### Actions to take
A. Name each APR capability that the Tomcat startup log message below reports, together with its reported value.
B. Pick up the message below about the Tomcat startup logs and carry it on from its final sentence.

### Passage for review
* * * *
Thanks Chris for replying.

I'm pretty sure I'm using the APR connector. Without double-checking how
things are configured... the startup logs show:

09-Dec-2020 21:05:25.689 INFO [main]
org.apache.catalina.core.AprLifecycleListener.lifecycleEvent Loaded Apache
Tomcat Native library [1.2.24] using APR version [1.7.0].
09-Dec-2020 21:05:25.689 INFO [main]
org.apache.catalina.core.AprLifecycleListener.lifecycleEvent APR
capabilities: IPv6 [true], sendfile [true], accept filters [false], random
[true].
09-Dec-2020 21:05:25.689 INFO [main]
org.apache.catalina.core.AprLifecycleListener.lifecycleEvent APR/OpenSSL
configuration: useAprConnector [false], useOpenSSL [true]
09-Dec-2020 21:05:25.704 INFO [main]
org.apache.catalina.core.AprLifecycleListener.initializeSSL OpenSSL
successfully initialized [OpenSSL 1.1.1g  21 Apr 2020]

On your ECC/RSA separately question: yes, each one works fine by itself.
* * * *
### Dataset content

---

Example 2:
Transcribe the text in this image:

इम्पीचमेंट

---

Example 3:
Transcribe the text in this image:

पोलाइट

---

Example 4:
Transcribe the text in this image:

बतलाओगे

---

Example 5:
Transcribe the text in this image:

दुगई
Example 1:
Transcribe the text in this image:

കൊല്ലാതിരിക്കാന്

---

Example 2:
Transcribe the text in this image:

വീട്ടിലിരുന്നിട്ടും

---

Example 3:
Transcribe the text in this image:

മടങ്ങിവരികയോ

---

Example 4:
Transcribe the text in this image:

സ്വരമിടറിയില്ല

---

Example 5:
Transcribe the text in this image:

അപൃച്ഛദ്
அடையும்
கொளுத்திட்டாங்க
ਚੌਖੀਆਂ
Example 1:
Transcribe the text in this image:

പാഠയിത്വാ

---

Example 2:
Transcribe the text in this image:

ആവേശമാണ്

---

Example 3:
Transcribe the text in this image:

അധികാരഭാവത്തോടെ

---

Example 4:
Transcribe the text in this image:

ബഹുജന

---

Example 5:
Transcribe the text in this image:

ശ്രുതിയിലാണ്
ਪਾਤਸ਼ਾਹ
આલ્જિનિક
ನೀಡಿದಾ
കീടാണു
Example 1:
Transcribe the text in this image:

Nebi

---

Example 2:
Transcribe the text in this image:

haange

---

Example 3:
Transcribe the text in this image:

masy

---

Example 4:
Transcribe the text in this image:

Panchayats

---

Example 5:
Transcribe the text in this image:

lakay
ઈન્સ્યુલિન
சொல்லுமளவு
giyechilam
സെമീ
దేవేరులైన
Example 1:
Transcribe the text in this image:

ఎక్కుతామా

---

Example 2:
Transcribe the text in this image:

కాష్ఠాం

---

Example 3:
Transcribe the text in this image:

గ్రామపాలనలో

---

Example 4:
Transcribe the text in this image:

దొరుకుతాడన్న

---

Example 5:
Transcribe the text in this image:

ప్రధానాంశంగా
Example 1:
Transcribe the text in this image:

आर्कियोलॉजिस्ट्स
* * * *
### Your responses
A. IPv6 [true], sendfile [true], accept filters [false], random [true]

B.
I'm not sure what testssl.sh does specifically to verify the chains for
each certificate. I haven't dug into its source yet, but it reports that
the chain for my RSA certificate has the wrong intermediate (and shows the
intermediate for the ECC certificate). So, with minimal examination, to me
it suggests that Tomcat/OpenSSL is not exposing the correct intermediate
certificate when presenting the RSA certificate chain for validation by the
client.


I may be able to request the re-issue, but I'm running with fairly
inexpensive certificates, so it might be a bit more of a challenge to get
done, but I could try -- that was going to be my "last resort" approach.

I'm not clear on it either -- I'm not sure it's a requirement per say from
what I can tell, but maybe just a limitation of the implementation. But I
haven't done enough research (yet) into how TLS negotiation works, or the
implementation of OpenSSL to offer a non-speculative conclusion. I was
sort-of hoping to avoid a 2 or 3 day diversion to learn enough about it all.

I had been planning on trying the combined certificates in single files to
see if it worked (As it was the only idea that I had based on looking at
the code and how it "saved" the certificates for use), and just kicked it
off the changes while typing this up. (time to check the results)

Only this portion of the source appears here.